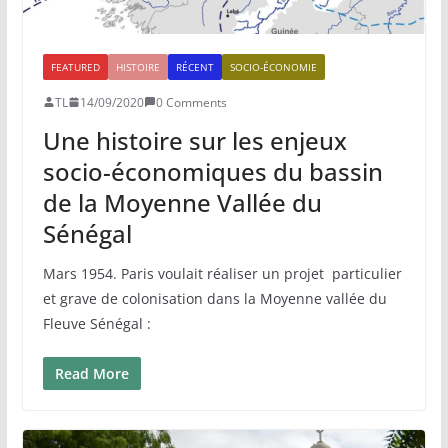
FEATURED
HISTOIRE
RÉCENT
SOCIO-ÉCONOMIE
TL
14/09/2020
0 Comments
Une histoire sur les enjeux
socio-économiques du bassin
de la Moyenne Vallée du
Sénégal
Mars 1954. Paris voulait réaliser un projet particulier
et grave de colonisation dans la Moyenne vallée du
Fleuve Sénégal :
Read More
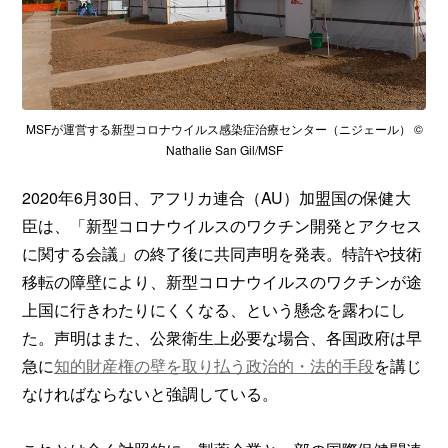
MSFが運営する新型コロナウイルス感染症治療センター（ニジェール） ©
Nathalie San Gil/MSF
2020年6月30日、アフリカ連合（AU）加盟国の保健大
臣は、「新型コロナウイルスのワクチン開発とアクセス
に関する会議」の終了後に共同声明を発表。特許や技術
移転の障壁により、新型コロナウイルスのワクチンが途
上国に行きわたりにくくなる、という懸念を露わにし
た。声明はまた、公衆衛生上必要な場合、各国政府は早
急に
知的財産権の壁を取り払う政治的・法的手段
を講じ
なければならないと強調している。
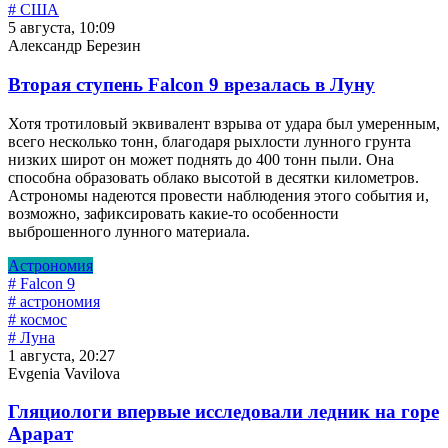
# США
5 августа, 10:09
Александр Березин
Вторая ступень Falcon 9 врезалась в Луну
Хотя тротиловый эквивалент взрыва от удара был умеренным,
всего несколько тонн, благодаря рыхлости лунного грунта
низких широт он может поднять до 400 тонн пыли. Она
способна образовать облако высотой в десятки километров.
Астрономы надеются провести наблюдения этого события и,
возможно, зафиксировать какие-то особенности
выброшенного лунного материала.
Астрономия
# Falcon 9
# астрономия
# космос
# Луна
1 августа, 20:27
Evgenia Vavilova
Гляциологи впервые исследовали ледник на горе
Арарат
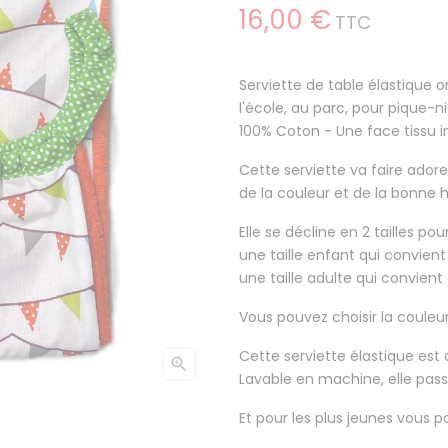
16,00 €
TTC
Serviette de table élastique o
l'école, au parc, pour pique-niq
100% Coton
- Une face tissu 
Cette serviette va faire
adore
de la couleur et de la bonne
Elle se décline en 2 tailles po
une taille enfant qui convient
une taille adulte qui convient 
Vous pouvez choisir la couleu
Cette serviette élastique est

Lavable en machine, elle pas
Et pour les plus jeunes vous p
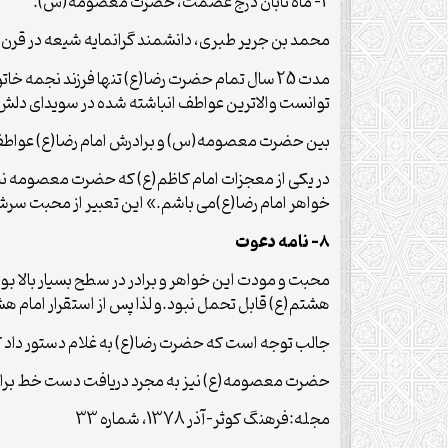
2- ماه تابان درج عصمت، حضرت معصومه(س).
محمد بن جریر طبری، دانشمند گرانمایه شیعه در قر
مدت 25 سال تمام حضرت رضا(ع) تنها فرزند نجمه 
توانست والاترین عواطف انباشته شده در سویدای دلش را ب
بین حضرت معصومه(س) و برادرش امام رضا(ع) عواطف س
در یکی از معجزات امام کاظم(ع) که حضرت معصومه نی
خواهر امام رضا(ع)می باشم.» این تعبیر از محبت سرشار
8- نامه دعوت
محبت و مودت این خواهر و برادر در سطح بسیار بال
هشتم(ع) قابل تحمل نبود.و لذا پس از استقرار امام ه
جالب توجه است که حضرت رضا(ع) به غلام دستور داد که 
حضرت معصومه(ع) نیز به مجرد دریافت دست خط برادر
مجله:فرهنگ كوثر-آذر 1378، شماره 33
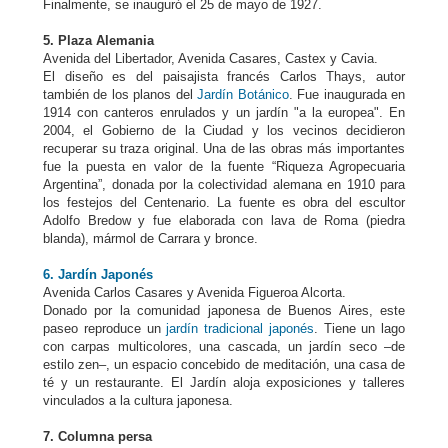
Finalmente, se inauguró el 25 de mayo de 1927.
5. Plaza Alemania
Avenida del Libertador, Avenida Casares, Castex y Cavia.
El diseño es del paisajista francés Carlos Thays, autor
también de los planos del
Jardín Botánico
. Fue inaugurada en
1914 con canteros enrulados y un jardín "a la europea". En
2004, el Gobierno de la Ciudad y los vecinos decidieron
recuperar su traza original. Una de las obras más importantes
fue la puesta en valor de la fuente “Riqueza Agropecuaria
Argentina”, donada por la colectividad alemana en 1910 para
los festejos del Centenario. La fuente es obra del escultor
Adolfo Bredow y fue elaborada con lava de Roma (piedra
blanda), mármol de Carrara y bronce.
6. Jardín Japonés
Avenida Carlos Casares y Avenida Figueroa Alcorta.
Donado por la comunidad japonesa de Buenos Aires, este
paseo reproduce un
jardín tradicional japonés
. Tiene un lago
con carpas multicolores, una cascada, un jardín seco –de
estilo zen–, un espacio concebido de meditación, una casa de
té y un restaurante. El Jardín aloja exposiciones y talleres
vinculados a la cultura japonesa.
7. Columna persa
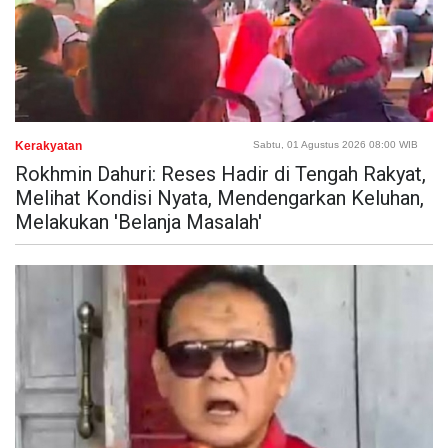
Kerakyatan
Sabtu, 01 Agustus 2026 08:00 WIB
Rokhmin Dahuri: Reses Hadir di Tengah Rakyat,
Melihat Kondisi Nyata, Mendengarkan Keluhan,
Melakukan 'Belanja Masalah'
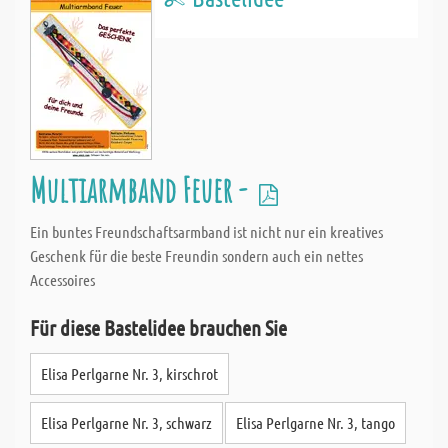
Multiarmband Feuer -
Ein buntes Freundschaftsarmband ist nicht nur ein kreatives
Geschenk für die beste Freundin sondern auch ein nettes
Accessoires
Für diese Bastelidee brauchen Sie
Elisa Perlgarne Nr. 3, kirschrot
Elisa Perlgarne Nr. 3, schwarz
Elisa Perlgarne Nr. 3, tango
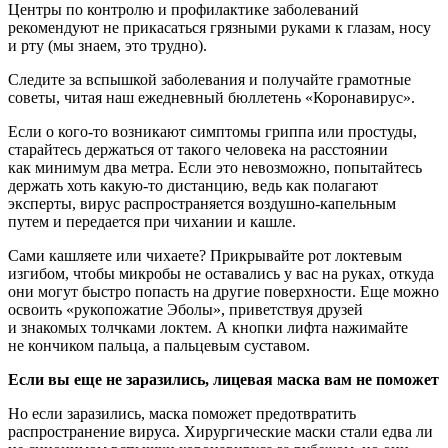
Центры по контролю и профилактике заболеваний
рекомендуют не прикасаться грязными руками к глазам, носу
и рту (мы знаем, это трудно).
Следите за вспышкой заболевания и получайте грамотные
советы, читая наш ежедневный бюллетень «Коронавирус».
Если о кого-то возникают симптомы гриппа или простуды,
старайтесь держаться от такого человека на расстоянии
как минимум два метра. Если это невозможно, попытайтесь
держать хоть какую-то дистанцию, ведь как полагают
эксперты, вирус распространяется воздушно-капельным
путем и передается при чихании и кашле.
Сами кашляете или чихаете? Прикрывайте рот локтевым
изгибом, чтобы микробы не оставались у вас на руках, откуда
они могут быстро попасть на другие поверхности. Еще можно
освоить «рукопожатие Эболы», приветствуя друзей
и знакомых толчками локтем. А кнопки лифта нажимайте
не кончиком пальца, а пальцевым суставом.
Если вы еще не заразились, лицевая маска вам не поможет
Но если заразились, маска поможет предотвратить
распространение вируса. Хирургические маски стали едва ли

=== ABOUT THIS EXERCISE ===
Could you rewrite the text under every item above as a JSON list of strings, one string per line and no blank lines, leaving the pictures out?

=== RESPONSE BELOW ===
[
  "FEATURED",
  "HISTOIRE",
  "RÉCENT",
  "SOCIO-ÉCONOMIE",
  "TL",
  "14/09/2020",
  "0 Comments",
  "Une histoire sur les enjeux",
  "socio-économiques du bassin",
  "de la Moyenne Vallée du",
  "Sénégal",
  "Mars 1954. Paris voulait réaliser un projet particulier",
  "et grave de colonisation dans la Moyenne vallée du",
  "Fleuve Sénégal :",
  "Read More",
  "MSFが運営する新型コロナウイルス感染症治療センター（ニジェール） ©",
  "Nathalie San Gil/MSF",
  "2020年6月30日、アフリカ連合（AU）加盟国の保健大",
  "臣は、「新型コロナウイルスのワクチン開発とアクセス",
  "に関する会議」の終了後に共同声明を発表。特許や技術",
  "移転の障壁により、新型コロナウイルスのワクチンが途",
  "上国に行きわたりにくくなる、という懸念を露わにし",
  "た。声明はまた、公衆衛生上必要な場合、各国政府は早",
  "急に",
  "知的財産権の壁を取り払う政治的・法的手段",
  "を講じ",
  "なければならないと強調している。",
  "# США",
  "5 августа, 10:09",
  "Александр Березин",
  "Вторая ступень Falcon 9 врезалась в Луну",
  "Хотя тротиловый эквивалент взрыва от удара был умеренным,",
  "всего несколько тонн, благодаря рыхлости лунного грунта",
  "низких широт он может поднять до 400 тонн пыли. Она",
  "способна образовать облако высотой в десятки километров.",
  "Астрономы надеются провести наблюдения этого события и,",
  "возможно, зафиксировать какие-то особенности",
  "выброшенного лунного материала.",
  "Астрономия",
  "# Falcon 9",
  "# астрономия",
  "# космос",
  "# Луна",
  "1 августа, 20:27",
  "Evgenia Vavilova",
  "Гляциологи впервые исследовали ледник на горе",
  "Арарат",
  "16,00 €",
  "TTC",
  "Serviette de table élastique o",
  "l'école, au parc, pour pique-niq",
  "100% Coton",
  "- Une face tissu ",
  "Cette serviette va faire",
  "adore",
  "de la couleur et de la bonne",
  "Elle se décline en 2 tailles po",
  "une taille enfant qui convient",
  "une taille adulte qui convient ",
  "Vous pouvez choisir la couleu",
  "Cette serviette élastique est",
  "",
  "Lavable en machine, elle pas",
  "Et pour les plus jeunes vous p",
  "2- ماه تابان درج عصمت، حضرت معصومه(س).",
  "محمد بن جریر طبری، دانشمند گرانمایه شیعه در قر",
  "مدت 25 سال تمام حضرت رضا(ع) تنها فرزند نجمه ",
  "توانست والاترین عواطف انباشته شده در سویدای دلش را ب",
  "بین حضرت معصومه(س) و برادرش امام رضا(ع) عواطف س",
  "در یکی از معجزات امام کاظم(ع) که حضرت معصومه نی",
  "خواهر امام رضا(ع)می باشم.» این تعبیر از محبت سرشار",
  "8- نامه دعوت",
  "محبت و مودت این خواهر و برادر در سطح بسیار بال",
  "هشتم(ع) قابل تحمل نبود.و لذا پس از استقرار امام ه",
  "جالب توجه است که حضرت رضا(ع) به غلام دستور داد که ",
  "حضرت معصومه(ع) نیز به مجرد دریافت دست خط برادر",
  "مجله:فرهنگ كوثر-آذر 1378، شماره 33",
  "Finalmente, se inauguró el 25 de mayo de 1927.",
  "5. Plaza Alemania",
  "Avenida del Libertador, Avenida Casares, Castex y Cavia.",
  "El diseño es del paisajista francés Carlos Thays, autor",
  "también de los planos del",
  "Jardín Botánico",
  ". Fue inaugurada en",
  "1914 con canteros enrulados y un jardín \"a la europea\". En",
  "2004, el Gobierno de la Ciudad y los vecinos decidieron",
  "recuperar su traza original. Una de las obras más importantes",
  "fue la puesta en valor de la fuente “Riqueza Agropecuaria",
  "Argentina”, donada por la colectividad alemana en 1910 para",
  "los festejos del Centenario. La fuente es obra del escultor",
  "Adolfo Bredow y fue elaborada con lava de Roma (piedra",
  "blanda), mármol de Carrara y bronce.",
  "6. Jardín Japonés",
  "Avenida Carlos Casares y Avenida Figueroa Alcorta.",
  "Donado por la comunidad japonesa de Buenos Aires, este",
  "paseo reproduce un",
  "jardín tradicional japonés",
  ". Tiene un lago",
  "con carpas multicolores, una cascada, un jardín seco –de",
  "estilo zen–, un espacio concebido de meditación, una casa de",
  "té y un restaurante. El Jardín aloja exposiciones y talleres",
  "vinculados a la cultura japonesa.",
  "7. Columna persa",
  "Kerakyatan",
  "Sabtu, 01 Agustus 2026 08:00 WIB",
  "Rokhmin Dahuri: Reses Hadir di Tengah Rakyat,",
  "Melihat Kondisi Nyata, Mendengarkan Keluhan,",
  "Melakukan 'Belanja Masalah'",
  "Multiarmband Feuer -",
  "Ein buntes Freundschaftsarmband ist nicht nur ein kreatives",
  "Geschenk für die beste Freundin sondern auch ein nettes",
  "Accessoires",
  "Für diese Bastelidee brauchen Sie",
  "Elisa Perlgarne Nr. 3, kirschrot",
  "Elisa Perlgarne Nr. 3, schwarz",
  "Elisa Perlgarne Nr. 3, tango",
  "Центры по контролю и профилактике заболеваний",
  "рекомендуют не прикасаться грязными руками к глазам, носу",
  "и рту (мы знаем, это трудно).",
  "Следите за вспышкой заболевания и получайте грамотные",
  "советы, читая наш ежедневный бюллетень «Коронавирус».",
  "Если о кого-то возникают симптомы гриппа или простуды,",
  "старайтесь держаться от такого человека на расстоянии",
  "как минимум два метра. Если это невозможно, попытайтесь",
  "держать хоть какую-то дистанцию, ведь как полагают",
  "эксперты, вирус распространяется воздушно-капельным",
  "путем и передается при чихании и кашле.",
  "Сами кашляете или чихаете? Прикрывайте рот локтевым",
  "изгибом, чтобы микробы не оставались у вас на руках, откуда",
  "они могут быстро попасть на другие поверхности. Еще можно",
  "освоить «рукопожатие Эболы», приветствуя друзей",
  "и знакомых толчками локтем. А кнопки лифта нажимайте",
  "не кончиком пальца, а пальцевым суставом.",
  "Если вы еще не заразились, лицевая маска вам не поможет",
  "Но если заразились, маска поможет предотвратить",
  "распространение вируса. Хирургические маски стали едва ли"
]